The celestion tweeter is quite smooth sounding especially compared to the competitors of the era and if it has a fault it's more to do with detail resolution.Fancy caps are a waste of time here good quality standard polypropylene is fine I used solen as they have the exact values required.I wouldn't use carbon resisters or mox use the excellent Jantzen wire wounds not to expensive and top quality. The biggest improvement is to be had with the inductors, the originals are top quality for the era but are hand wound on plastic formers and held together with insulating tape.They are microphonic particularly the big bass coil, the bass is only a first order roll off and play's well into the mid range.I found with mine as the volume increased I would get a kind of distortion creeping in, thinking about it I wondered if that coil was being affected by vibration so I bought a pair of Jantzen coils which are of similar resistance and glued together.This made the biggest difference to anything else I tried no change with volume now and there's more detail as well probably the better quality copper.Finally I hard wired them and no fuses, with glued coils you can leave the crossover in the box as well.
Hello Geoff,

I remember reading what you did with those 401c's, and I had in mind to replace those inductors accordingly.

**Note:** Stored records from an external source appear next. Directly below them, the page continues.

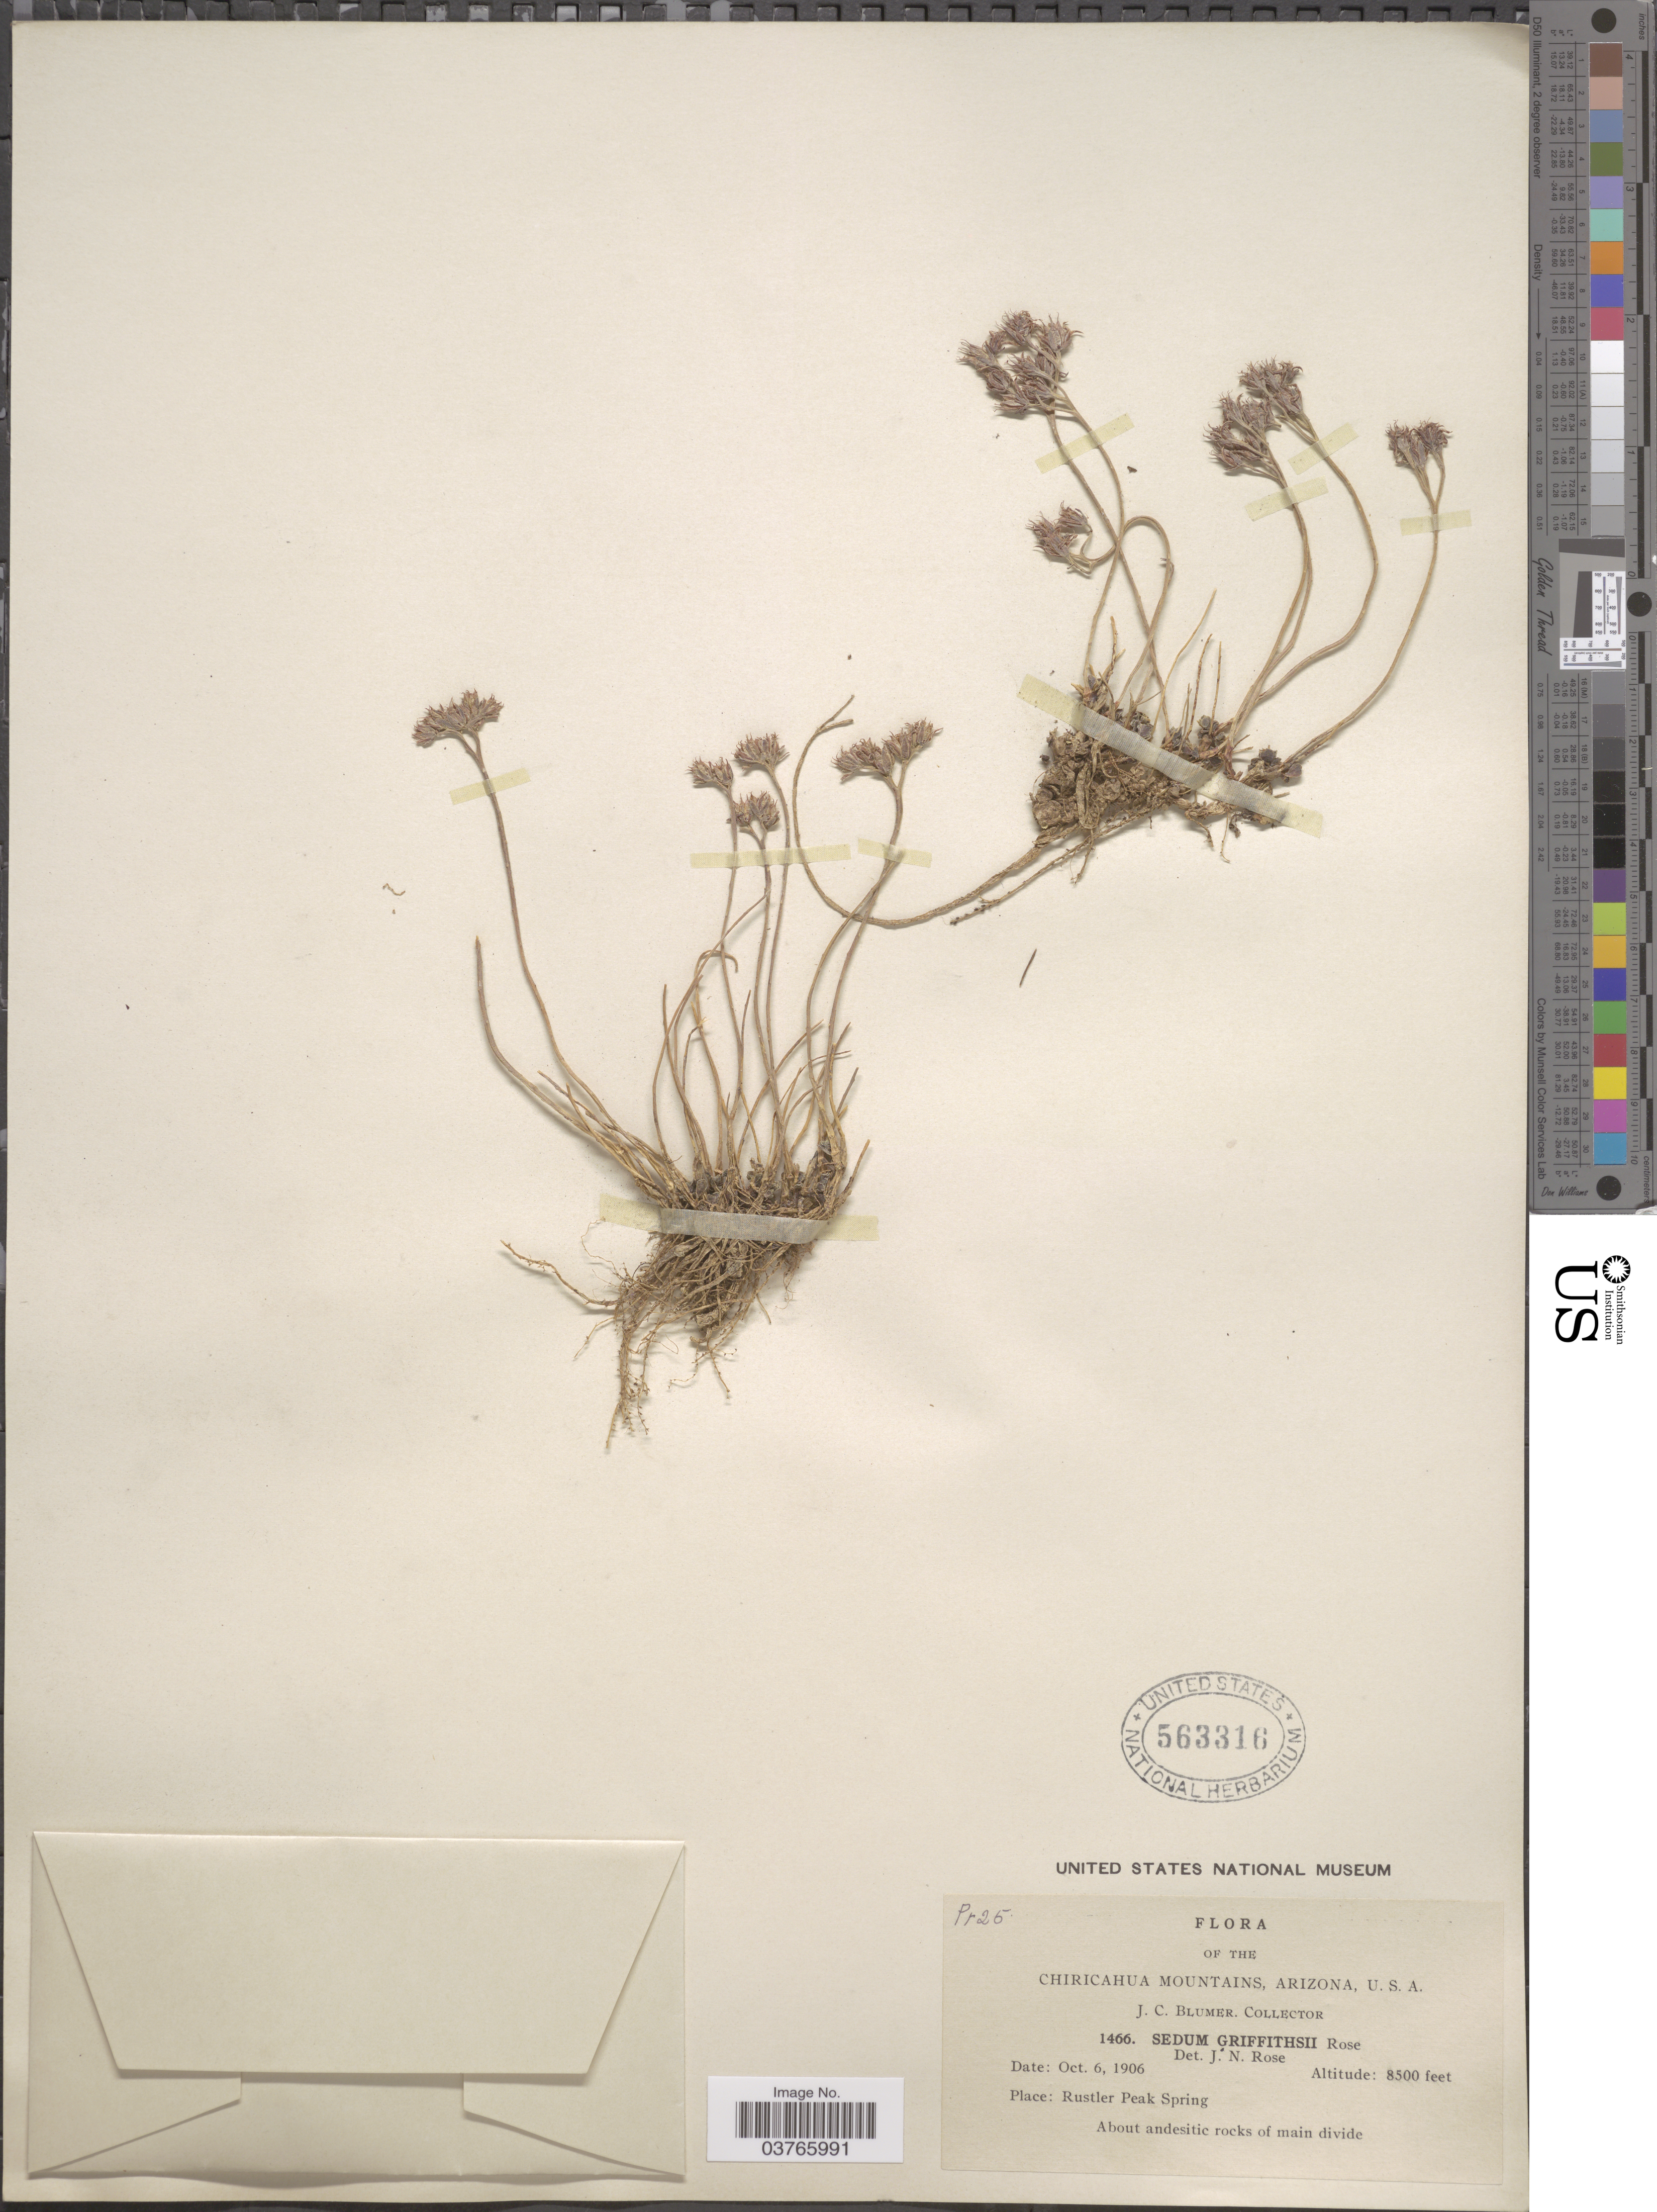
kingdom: Plantae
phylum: Tracheophyta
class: Magnoliopsida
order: Saxifragales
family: Crassulaceae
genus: Sedum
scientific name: Sedum griffithsii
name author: Rose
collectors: J. C. Blumer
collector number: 1466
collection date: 1906-10-06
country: United States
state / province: Arizona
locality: Chiricahua Mountains. Place: Rustler Peak Spring.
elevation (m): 2591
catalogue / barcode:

Unfortunately I can not find the dcr value of them ; I did in fact pm you regarding these values back in the summer...
Already have the Jantzen resistors waiting their turn to be fitted.
The previous restorer had already bypassed the pots and fuses with those sandcast things so despised by many.
 
I found some notes I made the coils in my gales measured 3.12/3.01 mH and around 0.9 DCR.This is of course with a standard meter so not sure how accurate it is at measuring inductors.There is/was a circuit diagram on line of the Gale crossover that list this inductor as 3.3mH but no DCR value so I bought some inductors at 3.3 and the nearest DCR from Janssen,go higher DCR if you can't find exact match the Gales all ready have a pretty low value here.
 
Insidently I kept the pots in place just cleaned them out, they are use full for fine tuning and don't seem to negatively affect the sound.I did by/wire mine replacing the fuses with speaker posts so I could power the base units separately.